Nous sommes arrivés à Alcoy[ [13] à 3 heures du matin.
Cette ville est construite bizarrement sur des roches, le long d'un ravin escarpé, dans un amphithéâtre de roches. Avant de pouvoir entrer dans la ville par le pont qui passe sur le ravin, on est obligé de la contourner complètement: les lumières brillent dans la nuit, toujours, et l'on n'entre pas; on croit qu'on va la dépasser quand, enfin, la route fait un brusque crochet pour prendre le pont libérateur.
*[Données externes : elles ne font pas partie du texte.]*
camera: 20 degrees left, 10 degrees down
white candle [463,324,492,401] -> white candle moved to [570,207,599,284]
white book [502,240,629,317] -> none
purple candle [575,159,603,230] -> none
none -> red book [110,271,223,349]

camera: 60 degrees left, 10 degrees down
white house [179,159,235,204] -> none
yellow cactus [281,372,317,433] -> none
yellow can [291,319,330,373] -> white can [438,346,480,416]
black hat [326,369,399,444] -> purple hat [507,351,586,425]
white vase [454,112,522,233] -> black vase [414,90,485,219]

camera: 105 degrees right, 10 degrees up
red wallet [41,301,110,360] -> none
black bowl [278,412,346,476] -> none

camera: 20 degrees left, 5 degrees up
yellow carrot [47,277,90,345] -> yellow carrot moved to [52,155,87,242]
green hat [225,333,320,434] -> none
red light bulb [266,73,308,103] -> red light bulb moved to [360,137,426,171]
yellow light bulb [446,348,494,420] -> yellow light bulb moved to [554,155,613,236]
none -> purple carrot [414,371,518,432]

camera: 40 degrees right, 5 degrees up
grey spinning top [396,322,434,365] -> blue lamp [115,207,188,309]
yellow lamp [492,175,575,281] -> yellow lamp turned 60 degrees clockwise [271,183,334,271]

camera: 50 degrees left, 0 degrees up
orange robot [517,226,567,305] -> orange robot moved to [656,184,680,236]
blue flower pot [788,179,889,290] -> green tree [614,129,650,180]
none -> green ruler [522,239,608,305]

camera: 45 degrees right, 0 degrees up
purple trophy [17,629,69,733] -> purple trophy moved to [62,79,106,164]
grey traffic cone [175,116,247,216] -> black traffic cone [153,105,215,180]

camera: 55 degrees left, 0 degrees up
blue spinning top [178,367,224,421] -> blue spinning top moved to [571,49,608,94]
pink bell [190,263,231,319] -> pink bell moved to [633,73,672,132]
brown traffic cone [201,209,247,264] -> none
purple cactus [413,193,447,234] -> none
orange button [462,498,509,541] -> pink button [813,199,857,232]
Nous ignorions où se trouvait la fonda quand nous avisâmes la petite lanterne clignotante d'un sereno que nous interrogeâmes et qui obligeamment, son lourd trousseau de clefs à la main, nous précéda sur la grande place de la ville où nous attendait la Fonda del Commercio. Bien qu'il n'y ait aucune fête en ce moment à Alcoy, l'affluence y est grande: l'hôte s'excusa de ne pouvoir nous donner que de minuscules chambres au quatrième étage. Cela nous démontra du moins qu'à Alcoy, les immeubles ont une hauteur toute moderne.